Structural improvements through the use of composite materials led to a decrease in bus dry mass while creating an optimal load-carrying capability and propellant tank accommodation. The satellite platform structure also allows for tandem launches and GEOStar-3 has been optimized for use as a hybrid satellite bus carrying conventional bi-propellant main and attitude thrusters for orbit-raising operations while Stationkeeping is either handled by the heritage ImpEHTs pulsed plasma thrusters or a new type of flight-proven Electric Propulsion System with increased performance characteristics (see below).

The GEOStar-3 bus can accommodate payloads up to 800 Kilograms and 8,000 Watts. Its thermal management system can support up to 72 radiatively-cooled Traveling Wave Tube Amplifiers or a larger number of TWTA’s employing a combination of radiative and conductive cooling. GEOStar-3’s scalable thermal control system can dissipate up to 4,800 Watts of heat, allowing it to host high-power communications packages.
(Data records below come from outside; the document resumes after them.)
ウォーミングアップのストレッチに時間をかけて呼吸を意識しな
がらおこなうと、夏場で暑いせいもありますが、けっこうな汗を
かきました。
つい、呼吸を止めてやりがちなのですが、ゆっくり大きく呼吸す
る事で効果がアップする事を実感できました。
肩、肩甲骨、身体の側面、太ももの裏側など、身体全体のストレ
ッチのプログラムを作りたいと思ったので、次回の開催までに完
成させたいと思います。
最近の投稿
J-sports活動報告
Leveraging decades of experience in space-based deployables, GEOStar-3 can support a variety of deployable reflectors and nadir-facing antenna configurations. The platform can also host custom-fabricated appendages and various hosted payloads to broaden its operational use beyond the scope of communication missions.

IHI Aerospace Engines – Image: IHI

The hybrid propulsion concept employed by GEOStar-3 relies on a liquid-fueled bi-propellant main engine for orbit transfer from the satellite’s initial injection orbit into a near-geostationary orbit with hydrazine monopropellant thrusters in use for attitude control before and during main engine burns. The Xenon Hall Current Thrusters of the satellite are employed for ‘orbit topping’ – transitioning from the near-GEO orbit into a stable GEO at the satellite’s desired position. Stationkeeping will primarily use the electric propulsion system, though the thrusters are available to use propellant reserves and extend the satellite’s stationkeeping capability.
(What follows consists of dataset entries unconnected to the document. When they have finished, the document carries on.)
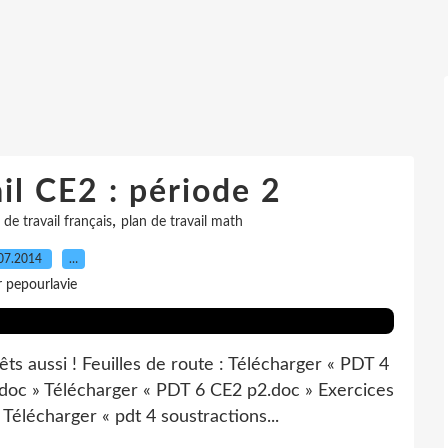
il CE2 : période 2
,
 de travail français
plan de travail math
07.2014
…
r pepourlavie
êts aussi ! Feuilles de route : Télécharger « PDT 4
doc » Télécharger « PDT 6 CE2 p2.doc » Exercices
élécharger « pdt 4 soustractions...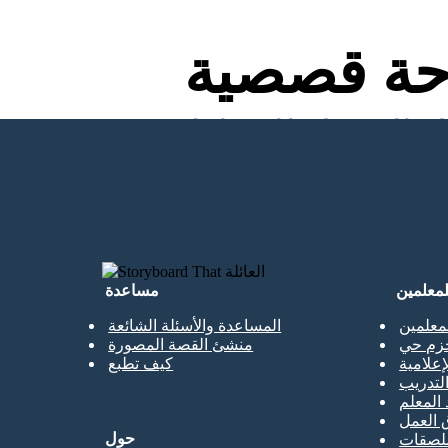
ة قصصية
إنشاء لوحة العمل الأولى الخاصة بي
لمعلمين
مساعدة
معلمين
المساعدة والأسئلة الشائعة
حزم حي
منشئ القصة المصورة
إعلامية
كيف تطبع
تدريب
 المعلم
 العمل
حول
ملصقات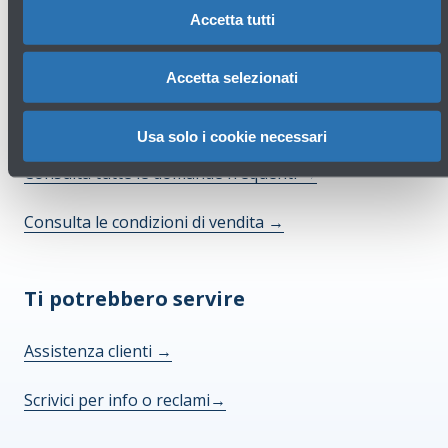
Accetta tutti
Accetta selezionati
Hai bisogno di aiuto?
Usa solo i cookie necessari
Consulta tutte le domande frequenti
→
Consulta le condizioni di vendita
→
Ti potrebbero servire
Assistenza clienti
→
Scrivici per info o reclami
→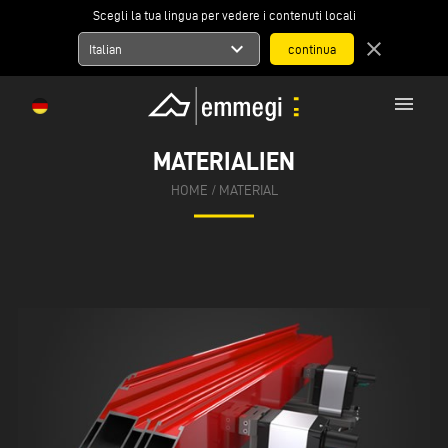
Scegli la tua lingua per vedere i contenuti locali
expand_more
close
Italian
menu
MATERIALIEN
HOME
/
MATERIAL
Al Yah 3 employs an IHI BT-4 main engine which has been used abundantly by Orbital ATK on the company’s geostationary satellites as well as the prime maneuvering thruster of the Cygnus cargo spacecraft servicing the International Space Station. BT-4 was developed by IHI Aerospace, Japan and has a dry mass of 4 kilograms and a length of 0.65 meters. The engine provides 450 Newtons of thrust using Monomethylhydrazine fuel and Nitrogen Tetroxide oxidizer. The attitude control thrusters rely on the catalytic decomposition of Hydrazine over a metallic catalyst bed into gaseous reaction products expelled to create thrust.

XR-5A Thruster – Photo: Aerojet Rocketdyne

The satellite hosts four 4-Kilowatt-class XR-5 Xenon Hall Current Thrusters developed and built by Aerojet Rocketdyne. XR-5 has successfully flown on the U.S. Air Force AEHF communications satellites and a modernized version, XR-5A, successfully completed testing on the fourth mission of the X-37B Orbital Test Vehicle.
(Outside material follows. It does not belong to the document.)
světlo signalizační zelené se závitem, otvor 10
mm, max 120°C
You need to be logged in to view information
XR-5 was developed in the 2000s and has operated extensively in orbit at power levels of 3.0 to 4.5 Kilowatts at both 300 V and 400 V. Using zero-erosion technology, the XR-5 has been demonstrated to support over 10,000 hours of operation and over 7,000 starts. Its operational flexibility for power and voltage allows an optimization between mass and cost savings by allowing low-voltage, high-thrust operation of the thruster during orbit topping to accelerate the in-service date for the satellite while the high-voltage, high-impulse setting allows for efficient and prolonged stationkeeping over extended mission durations to allow satellites to drive in revenue beyond their expected service lives.

At their baseline setting, each XR-5 thruster delivers 280 Millinewtons of thrust at a specific impulse of 1,815 seconds. Through extensive ground testing, the performance map of the XR-5 could be broadened to power settings between 1 and 5.5 Kilowatts, allowing for high-impulse operation up to an Isp of 2,700 seconds. The total impulse expected for the thruster’s service life and a throughput of 450 Kilograms of Xenon is in excess of 8 MN-s.